» **HOW TO COMPLETE THIS TASK**
The records below are to be duplicated exactly as they appear.
Start of MATERIAL PROVIDED
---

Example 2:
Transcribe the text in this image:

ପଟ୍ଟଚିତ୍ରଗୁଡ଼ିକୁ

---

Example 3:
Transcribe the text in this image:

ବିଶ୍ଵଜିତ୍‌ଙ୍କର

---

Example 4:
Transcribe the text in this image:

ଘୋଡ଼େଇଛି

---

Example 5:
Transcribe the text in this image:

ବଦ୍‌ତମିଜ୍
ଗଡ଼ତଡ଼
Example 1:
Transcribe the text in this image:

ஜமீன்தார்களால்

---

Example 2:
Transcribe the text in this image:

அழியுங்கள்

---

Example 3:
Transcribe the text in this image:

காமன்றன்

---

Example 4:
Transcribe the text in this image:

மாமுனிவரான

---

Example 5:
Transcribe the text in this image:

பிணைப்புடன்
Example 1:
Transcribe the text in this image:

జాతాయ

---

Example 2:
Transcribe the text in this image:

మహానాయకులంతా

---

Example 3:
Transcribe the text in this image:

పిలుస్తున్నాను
End of MATERIAL PROVIDED
» **TASK RESULT**
---

Example 2:
Transcribe the text in this image:

ପଟ୍ଟଚିତ୍ରଗୁଡ଼ିକୁ

---

Example 3:
Transcribe the text in this image:

ବିଶ୍ଵଜିତ୍‌ଙ୍କର

---

Example 4:
Transcribe the text in this image:

ଘୋଡ଼େଇଛି

---

Example 5:
Transcribe the text in this image:

ବଦ୍‌ତମିଜ୍
ଗଡ଼ତଡ଼
Example 1:
Transcribe the text in this image:

ஜமீன்தார்களால்

---

Example 2:
Transcribe the text in this image:

அழியுங்கள்

---

Example 3:
Transcribe the text in this image:

காமன்றன்

---

Example 4:
Transcribe the text in this image:

மாமுனிவரான

---

Example 5:
Transcribe the text in this image:

பிணைப்புடன்
Example 1:
Transcribe the text in this image:

జాతాయ

---

Example 2:
Transcribe the text in this image:

మహానాయకులంతా

---

Example 3:
Transcribe the text in this image:

పిలుస్తున్నాను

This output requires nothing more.